But the unwieldy length was more than someone not watching the clock: His musical trio (with Alton on both electric and acoustic guitar, then saxophone) really didn't add much to the evening with food songs that were, well, half-baked, worth a smile but not much more. And some of his TV antics didn't hold up on a theater stage (breezing through a science lesson, for example, had to cross more eyes than just mine).
Two cooking "demos" were delightfully quirky, though took far too long to complete. In one he makes carbonated ice cream using a fire extinguisher (the only single-use piece of kitchen equipment that has his approval).
The other was what turned out to be a long-winded demonstration of his Mega-Bake Oven, a variation on the girls-only Easy Bake Oven of his youth. Though the store version uses a single 100-watt bulb, his monstrous variation, presumably built in his garage or so he implied, gathers power from 54,000 watts of stage lights. "You can see this from space," he chortled as the blinding lights were turned on.
From this powerhouse of light, he and a volunteer (the Chatty Kathy aforementioned), cooked a pizza topped with (what else?) lutefisk and pepperoni.
The best part of the show was his rant on "10 Things I'm Pretty Sure That I'm Sure About Food," an eclectic list that apparently changes from time to time, Here's the Minnesota version:
1. Chickens don't have fingers (where he tells the tale of shocking his daughter's friends with chicken feet).

--- Directions ---
1. Using the review above, say whether each statement agrees with it, answering yes or no and quoting the words that decide it. (a) The Mega-Bake Oven draws its power from stage lights. (b) The carbonated ice cream is made with a blender. (c) The pizza is topped with lutefisk and sausage.
2. Copy the review from "The other was" to "with chicken feet)." word for word.

--- Recorded information ---
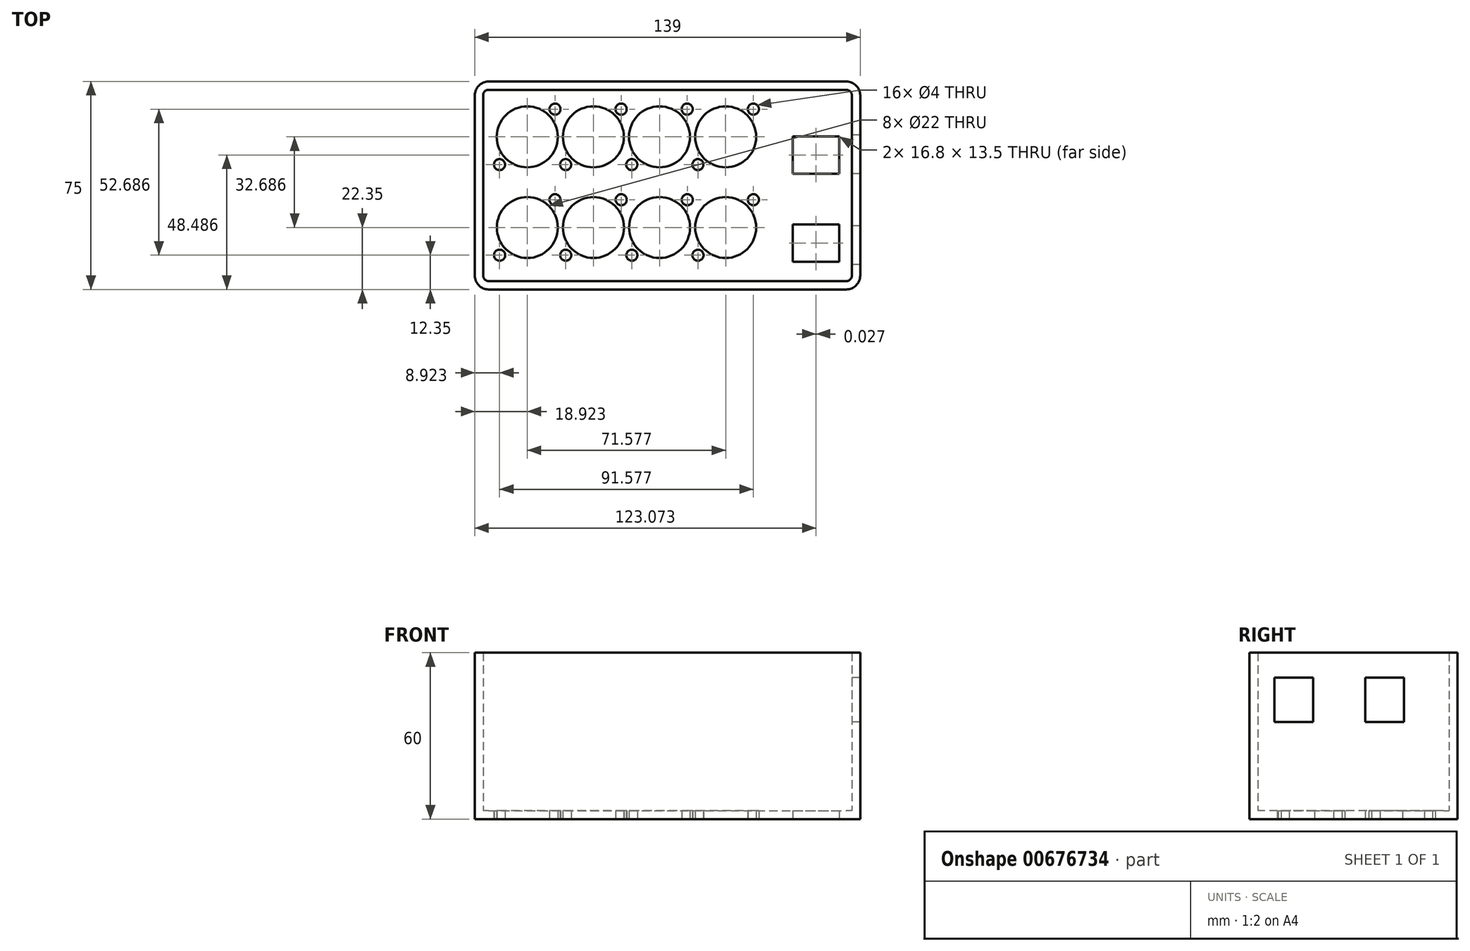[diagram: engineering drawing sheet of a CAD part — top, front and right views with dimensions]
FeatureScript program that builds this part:
annotation { "Feature Type Name" : "Feature", "Feature Type Description" : "" }
export const myFeature = defineFeature(function(context is Context, id is Id, definition is map)
    precondition{}
    {
        {
            var Q0;
            Q0=qCreatedBy(makeId("Top.planeOp"),FACE);
            var sketch = newSketch(context, id + "F0", { "sketchPlane" : qUnion([Q0])});
            skLineSegment(sketch, "E0.bottom", {"start": v(63.5, 18.5) * mm, "end": v(-63.5, 18.5) * mm, "construction": true});
            skLineSegment(sketch, "E0.top", {"start": v(66.5, -18.5) * mm, "end": v(-66.5, -18.5) * mm});
            skLineSegment(sketch, "E0.left", {"start": v(66.5, 15.5) * mm, "end": v(66.5, -18.5) * mm});
            skLineSegment(sketch, "E0.right", {"start": v(-66.5, 15.5) * mm, "end": v(-66.5, -18.5) * mm});
            skPoint(sketch, "E0.middle", {"position": v(0, 0) * mm});
            skLineSegment(sketch, "E1.top", {"start": v(45.2, 2) * mm, "end": v(62, 2) * mm});
            skCircle(sketch, "E2", {"center": v(21, 0.85) * mm, "radius": 11 * mm});
            skCircle(sketch, "E3", {"center": v(31, 10.85) * mm, "radius": 2 * mm});
            skCircle(sketch, "E4", {"center": v(11, -9.15) * mm, "radius": 2 * mm});
            skLineSegment(sketch, "E5", {"start": v(21, 0.85) * mm, "end": v(31, 10.85) * mm, "construction": true});
            skLineSegment(sketch, "E6", {"start": v(21, 0.85) * mm, "end": v(11, -9.15) * mm, "construction": true});
            skCircle(sketch, "E7", {"center": v(38.45, -6.1) * mm, "radius": 3.5 * mm, "construction": true});
            skLineSegment(sketch, "E8", {"start": v(64.5, -11.5) * mm, "end": v(-64.5, -11.5) * mm, "construction": true});
            skLineSegment(sketch, "E9.bottom", {"start": v(26.2, 19.15) * mm, "end": v(15.8, 19.15) * mm, "construction": true});
            skPoint(sketch, "E9.middle", {"position": v(21, 11.85) * mm});
            skLineSegment(sketch, "E10", {"start": v(15.8, 19.15) * mm, "end": v(15.8, 11.85) * mm, "construction": true});
            skLineSegment(sketch, "E11", {"start": v(15.8, 11.85) * mm, "end": v(15.8, 10.54) * mm, "construction": true});
            skLineSegment(sketch, "E12", {"start": v(15.8, 10.54) * mm, "end": v(26.2, 10.54) * mm, "construction": true});
            skLineSegment(sketch, "E13", {"start": v(26.2, 19.15) * mm, "end": v(26.2, 11.85) * mm, "construction": true});
            skLineSegment(sketch, "E14", {"start": v(26.2, 11.85) * mm, "end": v(26.2, 10.54) * mm, "construction": true});
            skCircle(sketch, "E15", {"center": v(21, -3.8) * mm, "radius": 6.5 * mm, "construction": true});
            skCircle(sketch, "E16.1.0.0", {"center": v(-2.85, -3.8) * mm, "radius": 6.5 * mm, "construction": true});
            skLineSegment(sketch, "E16.1.0.1", {"start": v(-2.85, 0.85) * mm, "end": v(7.15, 10.85) * mm, "construction": true});
            skLineSegment(sketch, "E16.1.0.2", {"start": v(2.35, 19.15) * mm, "end": v(-8.05, 19.15) * mm, "construction": true});
            skLineSegment(sketch, "E16.1.0.3", {"start": v(-2.85, 0.85) * mm, "end": v(-12.85, -9.15) * mm, "construction": true});
            skPoint(sketch, "E16.1.0.4", {"position": v(-2.85, 11.85) * mm});
            skLineSegment(sketch, "E16.1.0.5", {"start": v(2.35, 19.15) * mm, "end": v(2.35, 11.85) * mm, "construction": true});
            skCircle(sketch, "E16.1.0.6", {"center": v(-2.85, 0.85) * mm, "radius": 11 * mm});
            skCircle(sketch, "E16.1.0.7", {"center": v(7.15, 10.85) * mm, "radius": 2 * mm});
            skCircle(sketch, "E16.1.0.8", {"center": v(-12.85, -9.15) * mm, "radius": 2 * mm});
            skLineSegment(sketch, "E16.1.0.9", {"start": v(-8.05, 10.54) * mm, "end": v(2.35, 10.54) * mm, "construction": true});
            skLineSegment(sketch, "E16.1.0.10", {"start": v(-8.05, 19.15) * mm, "end": v(-8.05, 11.85) * mm, "construction": true});
            skLineSegment(sketch, "E16.1.0.11", {"start": v(2.35, 11.85) * mm, "end": v(2.35, 10.54) * mm, "construction": true});
            skLineSegment(sketch, "E16.1.0.12", {"start": v(-8.05, 11.85) * mm, "end": v(-8.05, 10.54) * mm, "construction": true});
            skCircle(sketch, "E16.2.0.0", {"center": v(-26.7, -3.8) * mm, "radius": 6.5 * mm, "construction": true});
            skLineSegment(sketch, "E16.2.0.1", {"start": v(-26.7, 0.85) * mm, "end": v(-16.7, 10.85) * mm, "construction": true});
            skLineSegment(sketch, "E16.2.0.2", {"start": v(-21.5, 19.15) * mm, "end": v(-31.9, 19.15) * mm, "construction": true});
            skLineSegment(sketch, "E16.2.0.3", {"start": v(-26.7, 0.85) * mm, "end": v(-36.7, -9.15) * mm, "construction": true});
            skPoint(sketch, "E16.2.0.4", {"position": v(-26.7, 11.85) * mm});
            skLineSegment(sketch, "E16.2.0.5", {"start": v(-21.5, 19.15) * mm, "end": v(-21.5, 11.85) * mm, "construction": true});
            skCircle(sketch, "E16.2.0.6", {"center": v(-26.7, 0.85) * mm, "radius": 11 * mm});
            skCircle(sketch, "E16.2.0.7", {"center": v(-16.7, 10.85) * mm, "radius": 2 * mm});
            skCircle(sketch, "E16.2.0.8", {"center": v(-36.7, -9.15) * mm, "radius": 2 * mm});
            skLineSegment(sketch, "E16.2.0.9", {"start": v(-31.9, 10.54) * mm, "end": v(-21.5, 10.54) * mm, "construction": true});
            skLineSegment(sketch, "E16.2.0.10", {"start": v(-31.9, 19.15) * mm, "end": v(-31.9, 11.85) * mm, "construction": true});
            skLineSegment(sketch, "E16.2.0.11", {"start": v(-21.5, 11.85) * mm, "end": v(-21.5, 10.54) * mm, "construction": true});
            skLineSegment(sketch, "E16.2.0.12", {"start": v(-31.9, 11.85) * mm, "end": v(-31.9, 10.54) * mm, "construction": true});
            skCircle(sketch, "E16.3.0.0", {"center": v(-50.55, -3.8) * mm, "radius": 6.5 * mm, "construction": true});
            skLineSegment(sketch, "E16.3.0.1", {"start": v(-50.55, 0.85) * mm, "end": v(-40.55, 10.85) * mm, "construction": true});
            skLineSegment(sketch, "E16.3.0.2", {"start": v(-45.35, 19.15) * mm, "end": v(-55.75, 19.15) * mm, "construction": true});
            skLineSegment(sketch, "E16.3.0.3", {"start": v(-50.55, 0.85) * mm, "end": v(-60.55, -9.15) * mm, "construction": true});
            skPoint(sketch, "E16.3.0.4", {"position": v(-50.55, 11.85) * mm});
            skLineSegment(sketch, "E16.3.0.5", {"start": v(-45.35, 19.15) * mm, "end": v(-45.35, 11.85) * mm, "construction": true});
            skCircle(sketch, "E16.3.0.6", {"center": v(-50.55, 0.85) * mm, "radius": 11 * mm});
            skCircle(sketch, "E16.3.0.7", {"center": v(-40.55, 10.85) * mm, "radius": 2 * mm});
            skCircle(sketch, "E16.3.0.8", {"center": v(-60.55, -9.15) * mm, "radius": 2 * mm});
            skLineSegment(sketch, "E16.3.0.9", {"start": v(-55.75, 10.54) * mm, "end": v(-45.35, 10.54) * mm, "construction": true});
            skLineSegment(sketch, "E16.3.0.10", {"start": v(-55.75, 19.15) * mm, "end": v(-55.75, 11.85) * mm, "construction": true});
            skLineSegment(sketch, "E16.3.0.11", {"start": v(-45.35, 11.85) * mm, "end": v(-45.35, 10.54) * mm, "construction": true});
            skLineSegment(sketch, "E16.3.0.12", {"start": v(-55.75, 11.85) * mm, "end": v(-55.75, 10.54) * mm, "construction": true});
            skLineSegment(sketch, "E16.direction1", {"start": v(21, 0.85) * mm, "end": v(-2.85, 0.85) * mm, "construction": true});
            skLineSegment(sketch, "E17.0", {"start": v(63.5, 21.5) * mm, "end": v(-63.5, 21.5) * mm, "construction": true});
            skLineSegment(sketch, "E17.1", {"start": v(69.5, 15.5) * mm, "end": v(69.5, -15.5) * mm});
            skLineSegment(sketch, "E17.2", {"start": v(63.5, -21.5) * mm, "end": v(-63.5, -21.5) * mm});
            skLineSegment(sketch, "E17.3", {"start": v(-69.5, 15.5) * mm, "end": v(-69.5, -15.5) * mm});
            skPoint(sketch, "E18.visualSharp", {"position": v(-69.5, 21.5) * mm});
            skPoint(sketch, "E19.visualSharp", {"position": v(69.5, 21.5) * mm});
            skPoint(sketch, "E20.visualSharp", {"position": v(66.5, 18.5) * mm});
            skPoint(sketch, "E21.visualSharp", {"position": v(-69.5, -21.5) * mm});
            skPoint(sketch, "E22.visualSharp", {"position": v(69.5, -21.5) * mm});
            skLineSegment(sketch, "E23", {"start": v(45.2, 2) * mm, "end": v(45.2, -11.5) * mm});
            skLineSegment(sketch, "E24", {"start": v(45.2, -11.5) * mm, "end": v(62, -11.5) * mm});
            skLineSegment(sketch, "E25", {"start": v(62, -11.5) * mm, "end": v(62, 2) * mm});
            skPoint(sketch, "E26.middle", {"position": v(-0.03, 32.69) * mm});
            skLineSegment(sketch, "E27.top", {"start": v(45.17, 33.74) * mm, "end": v(61.97, 33.74) * mm});
            skCircle(sketch, "E28", {"center": v(20.97, 33.54) * mm, "radius": 11 * mm});
            skCircle(sketch, "E29", {"center": v(30.97, 43.54) * mm, "radius": 2 * mm});
            skCircle(sketch, "E30", {"center": v(10.97, 23.54) * mm, "radius": 2 * mm});
            skLineSegment(sketch, "E31", {"start": v(20.97, 33.54) * mm, "end": v(30.97, 43.54) * mm, "construction": true});
            skLineSegment(sketch, "E32", {"start": v(20.97, 33.54) * mm, "end": v(10.97, 23.54) * mm, "construction": true});
            skCircle(sketch, "E33", {"center": v(38.42, 26.59) * mm, "radius": 3.5 * mm, "construction": true});
            skPoint(sketch, "E34.middle", {"position": v(20.97, 44.54) * mm});
            skLineSegment(sketch, "E35", {"start": v(15.77, 44.54) * mm, "end": v(15.77, 43.23) * mm, "construction": true});
            skLineSegment(sketch, "E36", {"start": v(15.77, 43.23) * mm, "end": v(26.17, 43.23) * mm, "construction": true});
            skLineSegment(sketch, "E37", {"start": v(26.17, 44.54) * mm, "end": v(26.17, 43.23) * mm, "construction": true});
            skCircle(sketch, "E38", {"center": v(20.97, 28.89) * mm, "radius": 6.5 * mm, "construction": true});
            skCircle(sketch, "E39.1.0.0", {"center": v(-2.88, 28.89) * mm, "radius": 6.5 * mm, "construction": true});
            skLineSegment(sketch, "E39.1.0.1", {"start": v(-2.88, 33.54) * mm, "end": v(7.12, 43.54) * mm, "construction": true});
            skLineSegment(sketch, "E39.1.0.3", {"start": v(-2.88, 33.54) * mm, "end": v(-12.88, 23.54) * mm, "construction": true});
            skPoint(sketch, "E39.1.0.4", {"position": v(-2.88, 44.54) * mm});
            skCircle(sketch, "E39.1.0.6", {"center": v(-2.88, 33.54) * mm, "radius": 11 * mm});
            skCircle(sketch, "E39.1.0.7", {"center": v(7.12, 43.54) * mm, "radius": 2 * mm});
            skCircle(sketch, "E39.1.0.8", {"center": v(-12.88, 23.54) * mm, "radius": 2 * mm});
            skLineSegment(sketch, "E39.1.0.9", {"start": v(-8.08, 43.23) * mm, "end": v(2.32, 43.23) * mm, "construction": true});
            skLineSegment(sketch, "E39.1.0.11", {"start": v(2.32, 44.54) * mm, "end": v(2.32, 43.23) * mm, "construction": true});
            skLineSegment(sketch, "E39.1.0.12", {"start": v(-8.08, 44.54) * mm, "end": v(-8.08, 43.23) * mm, "construction": true});
            skCircle(sketch, "E39.2.0.0", {"center": v(-26.73, 28.89) * mm, "radius": 6.5 * mm, "construction": true});
            skLineSegment(sketch, "E39.2.0.1", {"start": v(-26.73, 33.54) * mm, "end": v(-16.73, 43.54) * mm, "construction": true});
            skLineSegment(sketch, "E39.2.0.3", {"start": v(-26.73, 33.54) * mm, "end": v(-36.73, 23.54) * mm, "construction": true});
            skPoint(sketch, "E39.2.0.4", {"position": v(-26.73, 44.54) * mm});
            skCircle(sketch, "E39.2.0.6", {"center": v(-26.73, 33.54) * mm, "radius": 11 * mm});
            skCircle(sketch, "E39.2.0.7", {"center": v(-16.73, 43.54) * mm, "radius": 2 * mm});
            skCircle(sketch, "E39.2.0.8", {"center": v(-36.73, 23.54) * mm, "radius": 2 * mm});
            skLineSegment(sketch, "E39.2.0.9", {"start": v(-31.93, 43.23) * mm, "end": v(-21.53, 43.23) * mm, "construction": true});
            skLineSegment(sketch, "E39.2.0.11", {"start": v(-21.53, 44.54) * mm, "end": v(-21.53, 43.23) * mm, "construction": true});
            skLineSegment(sketch, "E39.2.0.12", {"start": v(-31.93, 44.54) * mm, "end": v(-31.93, 43.23) * mm, "construction": true});
            skCircle(sketch, "E39.3.0.0", {"center": v(-50.58, 28.89) * mm, "radius": 6.5 * mm, "construction": true});
            skLineSegment(sketch, "E39.3.0.1", {"start": v(-50.58, 33.54) * mm, "end": v(-40.58, 43.54) * mm, "construction": true});
            skLineSegment(sketch, "E39.3.0.3", {"start": v(-50.58, 33.54) * mm, "end": v(-60.58, 23.54) * mm, "construction": true});
            skPoint(sketch, "E39.3.0.4", {"position": v(-50.58, 44.54) * mm});
            skCircle(sketch, "E39.3.0.6", {"center": v(-50.58, 33.54) * mm, "radius": 11 * mm});
            skCircle(sketch, "E39.3.0.7", {"center": v(-40.58, 43.54) * mm, "radius": 2 * mm});
            skCircle(sketch, "E39.3.0.8", {"center": v(-60.58, 23.54) * mm, "radius": 2 * mm});
            skLineSegment(sketch, "E39.3.0.9", {"start": v(-55.78, 43.23) * mm, "end": v(-45.38, 43.23) * mm, "construction": true});
            skLineSegment(sketch, "E39.3.0.11", {"start": v(-45.38, 44.54) * mm, "end": v(-45.38, 43.23) * mm, "construction": true});
            skLineSegment(sketch, "E39.3.0.12", {"start": v(-55.78, 44.54) * mm, "end": v(-55.78, 43.23) * mm, "construction": true});
            skLineSegment(sketch, "E39.direction1", {"start": v(20.97, 33.54) * mm, "end": v(-2.88, 33.54) * mm, "construction": true});
            skLineSegment(sketch, "E40", {"start": v(45.17, 33.74) * mm, "end": v(45.17, 20.24) * mm});
            skLineSegment(sketch, "E41", {"start": v(45.17, 20.24) * mm, "end": v(61.97, 20.24) * mm});
            skLineSegment(sketch, "E42", {"start": v(61.97, 20.24) * mm, "end": v(61.97, 33.74) * mm});
            skLineSegment(sketch, "E43", {"start": v(-69.5, 15.5) * mm, "end": v(-69.5, 53.5) * mm});
            skLineSegment(sketch, "E44", {"start": v(-69.5, 53.5) * mm, "end": v(69.5, 53.5) * mm});
            skLineSegment(sketch, "E45", {"start": v(69.5, 53.5) * mm, "end": v(69.5, 15.5) * mm});
            skLineSegment(sketch, "E46", {"start": v(-66.5, 15.5) * mm, "end": v(-66.5, 50.5) * mm});
            skLineSegment(sketch, "E47", {"start": v(-66.5, 50.5) * mm, "end": v(66.5, 50.5) * mm});
            skLineSegment(sketch, "E48", {"start": v(66.5, 50.5) * mm, "end": v(66.5, 15.5) * mm});
            skLineSegment(sketch, "E49", {"start": v(-69.5, -15.5) * mm, "end": v(-69.5, -21.5) * mm});
            skLineSegment(sketch, "E50", {"start": v(-63.5, -21.5) * mm, "end": v(-69.5, -21.5) * mm});
            skLineSegment(sketch, "E51", {"start": v(63.5, -21.5) * mm, "end": v(69.5, -21.5) * mm});
            skLineSegment(sketch, "E52", {"start": v(69.5, -15.5) * mm, "end": v(69.5, -21.5) * mm});
            skSolve(sketch);
        }
        {
            var Q0;
            Q0=makeQuery(id+"F0.imprint","IMPRINT",FACE,{"disambiguationData":[TD([[makeQuery(id+"F0.imprint","IMPRINT",EDGE,{"derivedFrom":sQuery(id+"F0.wireOp",EDGE,"E0.top")}),-1.0]])]});
            extrude(context, id + "F1", {"entities" : qUnion([Q0]), "depth" : 3 * mm, "offsetDistance" : 25 * mm});
        }
        {
            var Q0;
            Q0=makeQuery(id+"F0.imprint","IMPRINT",FACE,{"disambiguationData":[TD([[makeQuery(id+"F0.imprint","IMPRINT",EDGE,{"derivedFrom":sQuery(id+"F0.wireOp",EDGE,"E0.top")}),1.0]])]});
            extrude(context, id + "F2", {"entities" : qUnion([Q0]), "operationType" : NewBodyOperationType.ADD, "depth" : 60 * mm, "offsetDistance" : 25 * mm});
        }
        {
            var Q0;
            Q0=qCreatedBy(makeId("Right.planeOp"),FACE);
            var sketch = newSketch(context, id + "F3", { "sketchPlane" : qUnion([Q0])});
            skLineSegment(sketch, "E53.bottom", {"start": v(-12.5, 35) * mm, "end": v(1.5, 35) * mm});
            skLineSegment(sketch, "E53.top", {"start": v(-12.5, 51) * mm, "end": v(1.5, 51) * mm});
            skLineSegment(sketch, "E53.left", {"start": v(-12.5, 35) * mm, "end": v(-12.5, 51) * mm});
            skLineSegment(sketch, "E53.right", {"start": v(1.5, 35) * mm, "end": v(1.5, 51) * mm});
            skLineSegment(sketch, "E54.bottom", {"start": v(20.24, 35) * mm, "end": v(34.24, 35) * mm});
            skLineSegment(sketch, "E54.top", {"start": v(20.24, 51) * mm, "end": v(34.24, 51) * mm});
            skLineSegment(sketch, "E54.left", {"start": v(20.24, 35) * mm, "end": v(20.24, 51) * mm});
            skLineSegment(sketch, "E54.right", {"start": v(34.24, 35) * mm, "end": v(34.24, 51) * mm});
            skSolve(sketch);
        }
        {
            var Q0;
            Q0=qSketchRegion(id+"F3",true);
            extrude(context, id + "F4", {"entities" : qUnion([Q0]), "operationType" : NewBodyOperationType.REMOVE, "endBound" : BoundingType.THROUGH_ALL, "depth" : 25 * mm, "offsetDistance" : 25 * mm});
        }
        {
            var Q0;
            Q0=makeQuery(id+"F2.opExtrude","SWEPT_EDGE",EDGE,{"disambiguationData":[OSD([sQuery(id+"F0.wireOp",EDGE,"E0.top"),sQuery(id+"F0.wireOp",EDGE,"E0.left")])]});
            var Q1;
            Q1=makeQuery(id+"F2.opExtrude","SWEPT_EDGE",EDGE,{"disambiguationData":[OSD([sQuery(id+"F0.wireOp",EDGE,"E0.top"),sQuery(id+"F0.wireOp",EDGE,"E0.right")])]});
            var Q2;
            Q2=makeQuery(id+"F2.opExtrude","SWEPT_EDGE",EDGE,{"disambiguationData":[OSD([sQuery(id+"F0.wireOp",EDGE,"E46"),sQuery(id+"F0.wireOp",EDGE,"E47")])]});
            var Q3;
            Q3=makeQuery(id+"F2.opExtrude","SWEPT_EDGE",EDGE,{"disambiguationData":[OSD([sQuery(id+"F0.wireOp",EDGE,"E47"),sQuery(id+"F0.wireOp",EDGE,"E48")])]});
            var Q4;
            Q4=makeQuery(id+"F1.opExtrude","CAP_EDGE",EDGE,{"disambiguationData":[OSD([sQuery(id+"F0.wireOp",EDGE,"E0.left"),sQuery(id+"F0.wireOp",EDGE,"E48")])],"isStart":false});
            var Q5;
            Q5=makeQuery(id+"F1.opExtrude","CAP_EDGE",EDGE,{"disambiguationData":[OSD([sQuery(id+"F0.wireOp",EDGE,"E47")])],"isStart":false});
            var Q6;
            Q6=makeQuery(id+"F1.opExtrude","CAP_EDGE",EDGE,{"disambiguationData":[OSD([sQuery(id+"F0.wireOp",EDGE,"E0.top")])],"isStart":false});
            var Q7;
            Q7=makeQuery(id+"F1.opExtrude","CAP_EDGE",EDGE,{"disambiguationData":[OSD([sQuery(id+"F0.wireOp",EDGE,"E0.right"),sQuery(id+"F0.wireOp",EDGE,"E46")])],"isStart":false});
            fillet(context, id + "F5", {"entities" : qUnion([Q0, Q1, Q2, Q3, Q4, Q5, Q6, Q7]), "radius" : 2 * mm, "tangentPropagation" : true, "allowEdgeOverflow" : false});
        }
        {
            var Q0;
            Q0=makeQuery(id+"F2.opExtrude","SWEPT_EDGE",EDGE,{"disambiguationData":[OSD([sQuery(id+"F0.wireOp",EDGE,"E51"),sQuery(id+"F0.wireOp",EDGE,"E52")])]});
            var Q1;
            Q1=makeQuery(id+"F2.opExtrude","SWEPT_EDGE",EDGE,{"disambiguationData":[OSD([sQuery(id+"F0.wireOp",EDGE,"E44"),sQuery(id+"F0.wireOp",EDGE,"E45")])]});
            var Q2;
            Q2=makeQuery(id+"F2.opExtrude","SWEPT_EDGE",EDGE,{"disambiguationData":[OSD([sQuery(id+"F0.wireOp",EDGE,"E43"),sQuery(id+"F0.wireOp",EDGE,"E44")])]});
            var Q3;
            Q3=makeQuery(id+"F2.opExtrude","SWEPT_EDGE",EDGE,{"disambiguationData":[OSD([sQuery(id+"F0.wireOp",EDGE,"E49"),sQuery(id+"F0.wireOp",EDGE,"E50")])]});
            fillet(context, id + "F6", {"entities" : qUnion([Q0, Q1, Q2, Q3]), "radius" : 5 * mm, "tangentPropagation" : true, "allowEdgeOverflow" : false});
        }
    });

--- Results for the exercise ---
1.
(a) Yes: "gathers power from 54,000 watts of stage lights"
(b) No: "he makes carbonated ice cream using a fire extinguisher"
(c) No: "cooked a pizza topped with (what else?) lutefisk and pepperoni"

2.
The other was what turned out to be a long-winded demonstration of his Mega-Bake Oven, a variation on the girls-only Easy Bake Oven of his youth. Though the store version uses a single 100-watt bulb, his monstrous variation, presumably built in his garage or so he implied, gathers power from 54,000 watts of stage lights. "You can see this from space," he chortled as the blinding lights were turned on.
From this powerhouse of light, he and a volunteer (the Chatty Kathy aforementioned), cooked a pizza topped with (what else?) lutefisk and pepperoni.
The best part of the show was his rant on "10 Things I'm Pretty Sure That I'm Sure About Food," an eclectic list that apparently changes from time to time, Here's the Minnesota version:
1. Chickens don't have fingers (where he tells the tale of shocking his daughter's friends with chicken feet).